Metadata-Version: 2.1
Name: delos-unichunking
Version: 0.6.0
Summary: Universal chunking functions to extract LLM-friendly chunks from any file type.
Author: AlexandreBertinDelos
Author-email: alexandrebertin@delosintelligence.fr
Requires-Python: >=3.9,<3.13
Classifier: Programming Language :: Python :: 3
Classifier: Programming Language :: Python :: 3.9
Classifier: Programming Language :: Python :: 3.10
Classifier: Programming Language :: Python :: 3.11
Classifier: Programming Language :: Python :: 3.12
Requires-Dist: delos-llmax (>=0.10.3,<0.11.0)
Requires-Dist: loguru (>=0.7.2,<0.8.0)
Requires-Dist: nbformat (>=5.10.4,<6.0.0)
Requires-Dist: openpyxl (>=3.1.5,<4.0.0)
Requires-Dist: pydantic-settings (>=2.4.0,<3.0.0)
Requires-Dist: pymupdf (>=1.24.9,<2.0.0)
Requires-Dist: python-docx (>=1.1.2,<2.0.0)
Requires-Dist: python-pptx (>=1.0.2,<2.0.0)
Requires-Dist: unstructured (>=0.15.7,<0.16.0)
Requires-Dist: xlcalculator (>=0.5.0,<0.6.0)
Description-Content-Type: text/markdown

# Unichunking

Extract LLM-friendly chunks from any file type.

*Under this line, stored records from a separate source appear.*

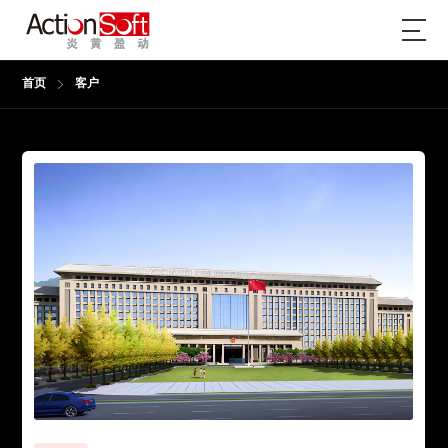
首页
客户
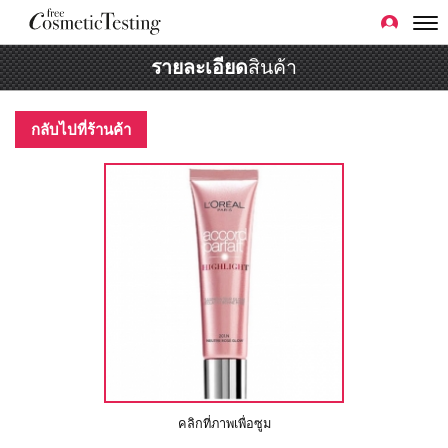
รายละเอียด
สินค้า
กลับไปที่ร้านค้า
คลิกที่ภาพเพื่อซูม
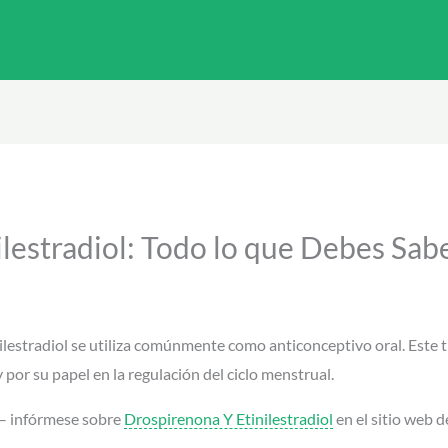
Associação
Cursos
Notícias
Tran
lestradiol: Todo lo que Debes Sabe
estradiol se utiliza comúnmente como anticonceptivo oral. Este t
 por su papel en la regulación del ciclo menstrual.
– infórmese sobre
Drospirenona Y Etinilestradiol
en el sitio web 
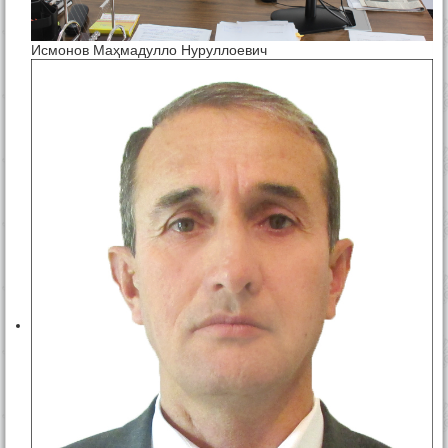
Исмонов Маҳмадулло Нуруллоевич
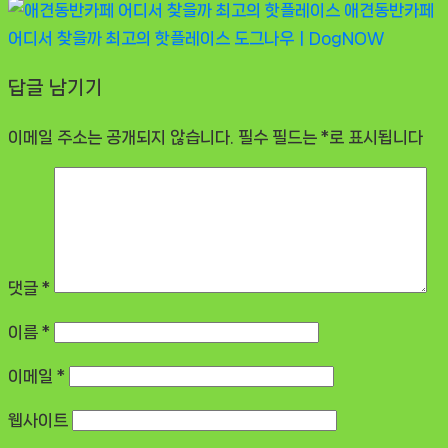
애견동반카페
어디서 찾을까 최고의 핫플레이스
도그나우ㅣDogNOW
답글 남기기
이메일 주소는 공개되지 않습니다.
필수 필드는
*
로 표시됩니다
댓글
*
이름
*
이메일
*
웹사이트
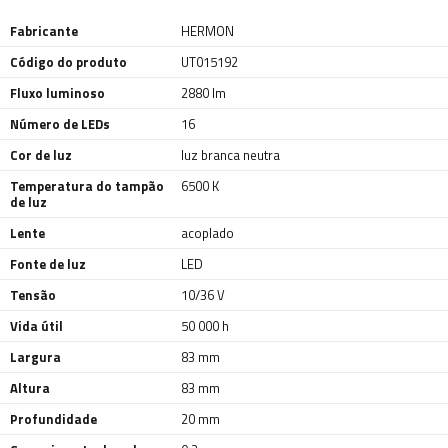
Fabricante
HERMON
Código do produto
UT015192
Fluxo luminoso
2880 lm
Número de LEDs
16
Cor de luz
luz branca neutra
Temperatura do tampão
6500 K
de luz
Lente
acoplado
Fonte de luz
LED
Tensão
10/36 V
Vida útil
50 000 h
Largura
83 mm
Altura
83 mm
Profundidade
20 mm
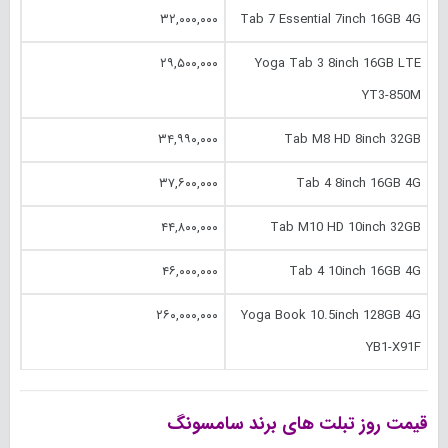
۳۲,۰۰۰,۰۰۰
Tab 7 Essential 7inch 16GB 4G
۲۹,۵۰۰,۰۰۰
Yoga Tab 3 8inch 16GB LTE
YT3-850M
۳۴,۹۹۰,۰۰۰
Tab M8 HD 8inch 32GB
۳۷,۶۰۰,۰۰۰
Tab 4 8inch 16GB 4G
۴۴,۸۰۰,۰۰۰
Tab M10 HD 10inch 32GB
۴۶,۰۰۰,۰۰۰
Tab 4 10inch 16GB 4G
۲۶۰,۰۰۰,۰۰۰
Yoga Book 10.‎5inch 128GB 4G
YB1-X91F
قیمت روز تبلت های برند سامسونگ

Supported file types are :

 - DOCX & DOCX-like (DOC, ODT)
 - PPTX & PPTX-like (PPT, ODP)
 - XLSX & XLSX-like (XLS, ODS)
 - TXT, MD, CSV
 - IPYNB

# Installation

To install, run the following command:

```bash
python3 -m pip install delos-unichunking
```

# How to use

The main functions are :

 - `extract_subchunks` returns a list of all the text particles in the file.
 - `split_chunks_with_overlap` transforms a list of subchunks on a given page into a list of chunks following default or specified parameters for minimum/maximum token size and overlap.
 - `build_chunked_pages` returns a list of "pages", which are lists of formated chunks, following the structure of the document.
 - `compute_pages` approximates the pagination of a file that does not have a native pagination system (such as DOCX) by comparing it to a PDF version.

# Specificities

Please note that the package requires a LibreOffice installation to run `soffice` commands, used during file conversions : for instance, DOC/ODT are first converted to DOCX format and processed as such.

The page numbers computed for DOCX files are an approximation and can be off by a few pages for large files.

Artifical page numbers are used for page-less structures such as TXT files, or to split large XLSX sheets into multiple pages, to follow a tokens-per-page limit.